O que é o modelo de zonas e condutos da IEC 62443?

É a abordagem da norma internacional IEC 62443 para segurança de automação industrial: dividir o ambiente em zonas (grupos de ativos com requisitos de segurança semelhantes) e definir explicitamente os condutos (caminhos de comunicação permitidos) entre elas. Aplicado ao IIoT, garante que a zona dos dispositivos de campo só se comunique com a rede de controle pelos condutos autorizados — fechando o caminho de pivô IoT-OT.

A telemetria que coletamos cai na LGPD?

Pode cair, dependendo do que é coletado. Identificadores de operadores, padrões de turno e dados que, combinados, revelem comportamento de pessoas são dados pessoais sob a LGPD. A Decripte estrutura o tratamento alinhado à LGPD e à ANPD — base legal, minimização, retenção justificada e segurança no trânsito e no armazenamento — para que sua plataforma não seja um passivo de conformidade para os clientes.
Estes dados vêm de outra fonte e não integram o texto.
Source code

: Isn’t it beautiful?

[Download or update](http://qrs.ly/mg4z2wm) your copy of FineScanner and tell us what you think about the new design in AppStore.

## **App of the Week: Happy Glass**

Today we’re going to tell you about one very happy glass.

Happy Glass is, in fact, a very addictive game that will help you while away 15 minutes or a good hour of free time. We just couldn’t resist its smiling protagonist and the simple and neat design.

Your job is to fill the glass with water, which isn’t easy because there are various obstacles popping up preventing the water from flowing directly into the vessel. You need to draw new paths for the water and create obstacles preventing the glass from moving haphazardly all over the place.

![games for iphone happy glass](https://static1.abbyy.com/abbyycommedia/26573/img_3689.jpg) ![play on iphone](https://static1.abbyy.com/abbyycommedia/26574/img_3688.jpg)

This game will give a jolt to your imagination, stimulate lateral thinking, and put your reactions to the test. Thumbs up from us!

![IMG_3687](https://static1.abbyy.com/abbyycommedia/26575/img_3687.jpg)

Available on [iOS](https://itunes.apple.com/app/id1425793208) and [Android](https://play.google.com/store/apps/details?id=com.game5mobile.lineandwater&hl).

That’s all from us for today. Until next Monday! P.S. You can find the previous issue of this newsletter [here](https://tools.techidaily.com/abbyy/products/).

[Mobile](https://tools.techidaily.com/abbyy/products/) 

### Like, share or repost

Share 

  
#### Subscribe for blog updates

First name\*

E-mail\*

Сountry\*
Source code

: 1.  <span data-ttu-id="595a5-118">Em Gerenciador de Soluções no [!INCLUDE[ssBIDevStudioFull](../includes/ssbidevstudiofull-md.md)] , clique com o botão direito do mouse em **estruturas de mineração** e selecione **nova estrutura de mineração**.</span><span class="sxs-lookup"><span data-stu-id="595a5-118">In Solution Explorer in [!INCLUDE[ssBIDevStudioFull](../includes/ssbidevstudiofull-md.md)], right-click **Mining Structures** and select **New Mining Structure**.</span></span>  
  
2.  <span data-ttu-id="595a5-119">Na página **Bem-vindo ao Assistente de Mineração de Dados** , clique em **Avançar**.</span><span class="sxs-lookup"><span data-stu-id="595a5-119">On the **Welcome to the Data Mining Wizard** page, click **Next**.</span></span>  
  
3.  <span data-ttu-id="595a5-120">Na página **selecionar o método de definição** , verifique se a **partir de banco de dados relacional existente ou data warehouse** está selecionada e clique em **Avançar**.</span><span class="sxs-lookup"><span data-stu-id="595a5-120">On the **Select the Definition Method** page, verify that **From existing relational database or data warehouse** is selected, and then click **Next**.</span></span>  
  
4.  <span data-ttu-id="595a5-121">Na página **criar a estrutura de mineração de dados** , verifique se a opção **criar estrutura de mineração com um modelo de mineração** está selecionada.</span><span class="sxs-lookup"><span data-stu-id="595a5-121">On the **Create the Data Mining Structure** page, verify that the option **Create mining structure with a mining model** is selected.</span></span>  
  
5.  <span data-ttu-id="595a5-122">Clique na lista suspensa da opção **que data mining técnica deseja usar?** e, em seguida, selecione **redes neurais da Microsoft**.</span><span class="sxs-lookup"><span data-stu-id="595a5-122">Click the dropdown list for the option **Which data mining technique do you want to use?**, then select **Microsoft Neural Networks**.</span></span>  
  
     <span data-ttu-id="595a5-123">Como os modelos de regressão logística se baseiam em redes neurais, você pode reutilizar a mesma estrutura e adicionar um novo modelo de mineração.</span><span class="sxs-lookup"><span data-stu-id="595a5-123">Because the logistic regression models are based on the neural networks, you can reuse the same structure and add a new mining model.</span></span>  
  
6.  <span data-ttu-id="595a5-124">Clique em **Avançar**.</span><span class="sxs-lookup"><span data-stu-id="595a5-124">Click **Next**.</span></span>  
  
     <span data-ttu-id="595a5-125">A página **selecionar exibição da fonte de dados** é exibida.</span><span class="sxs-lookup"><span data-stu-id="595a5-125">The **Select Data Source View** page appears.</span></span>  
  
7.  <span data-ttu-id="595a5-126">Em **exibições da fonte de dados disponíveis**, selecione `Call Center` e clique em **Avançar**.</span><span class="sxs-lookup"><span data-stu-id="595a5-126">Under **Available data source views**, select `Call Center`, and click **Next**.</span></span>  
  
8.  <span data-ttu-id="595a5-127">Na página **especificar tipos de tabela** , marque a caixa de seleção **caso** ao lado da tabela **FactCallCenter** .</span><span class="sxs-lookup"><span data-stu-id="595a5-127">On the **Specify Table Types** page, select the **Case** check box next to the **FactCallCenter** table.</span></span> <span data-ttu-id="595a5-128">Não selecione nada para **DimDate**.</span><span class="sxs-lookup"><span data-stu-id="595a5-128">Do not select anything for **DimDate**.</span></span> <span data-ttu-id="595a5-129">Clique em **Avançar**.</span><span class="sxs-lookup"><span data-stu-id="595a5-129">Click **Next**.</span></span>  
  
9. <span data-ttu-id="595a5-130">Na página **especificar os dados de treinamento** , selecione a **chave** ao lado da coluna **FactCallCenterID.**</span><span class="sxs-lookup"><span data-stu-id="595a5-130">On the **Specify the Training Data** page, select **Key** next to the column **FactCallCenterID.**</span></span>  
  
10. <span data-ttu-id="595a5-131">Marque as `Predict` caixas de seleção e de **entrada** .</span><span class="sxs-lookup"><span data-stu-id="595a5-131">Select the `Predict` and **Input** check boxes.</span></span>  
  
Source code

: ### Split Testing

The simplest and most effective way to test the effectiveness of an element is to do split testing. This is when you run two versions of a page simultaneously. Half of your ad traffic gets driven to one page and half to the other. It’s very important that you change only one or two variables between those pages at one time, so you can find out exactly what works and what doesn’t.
Segurança em IIoT ajuda a vender mais?

Sim. No B2B industrial o comprador audita o fornecedor. Apresentar pentest de firmware atualizado, arquitetura segmentada IoT-OT pela IEC 62443 e SOC 24x7 com SLA de resposta destrava contratos com indústrias reguladas que um concorrente sem essa postura não consegue fechar. Segurança aqui é redução de risco e também alavanca comercial.

Sector terms

IIoT (IoT Industrial)
Internet das Coisas aplicada à indústria: sensores, gateways e dispositivos de campo que conectam máquinas e processos físicos a plataformas de telemetria e controle, normalmente ligando o chão de fábrica (OT) à nuvem.
OT (Tecnologia Operacional)
Sistemas que monitoram e controlam processos físicos industriais — PLCs, SCADA, sistemas de supervisão. Diferente da TI, uma falha em OT pode causar parada de produção, dano a equipamento ou condição insegura.
Pivô IoT-OT
Técnica em que o atacante compromete um dispositivo IIoT e o usa como trampolim para alcançar a rede de controle industrial do cliente, manipulando PLCs e o SCADA a partir do gateway comprometido.
IEC 62443
Norma internacional para segurança de sistemas de automação e controle industrial. Define, entre outros conceitos, o modelo de zonas e condutos usado para segmentar redes OT e isolar o caminho entre dispositivos e controladores.
mTLS (TLS mútuo)
Autenticação em que cliente e servidor apresentam certificados, garantindo identidade forte por dispositivo. Em IIoT, permite que cada gateway tenha credencial única e revogável, em vez de uma chave compartilhada por toda a frota.
Secure Boot
Mecanismo que garante que o dispositivo só execute firmware autêntico e assinado digitalmente, impedindo que um atacante substitua a imagem por código malicioso na memória flash do equipamento.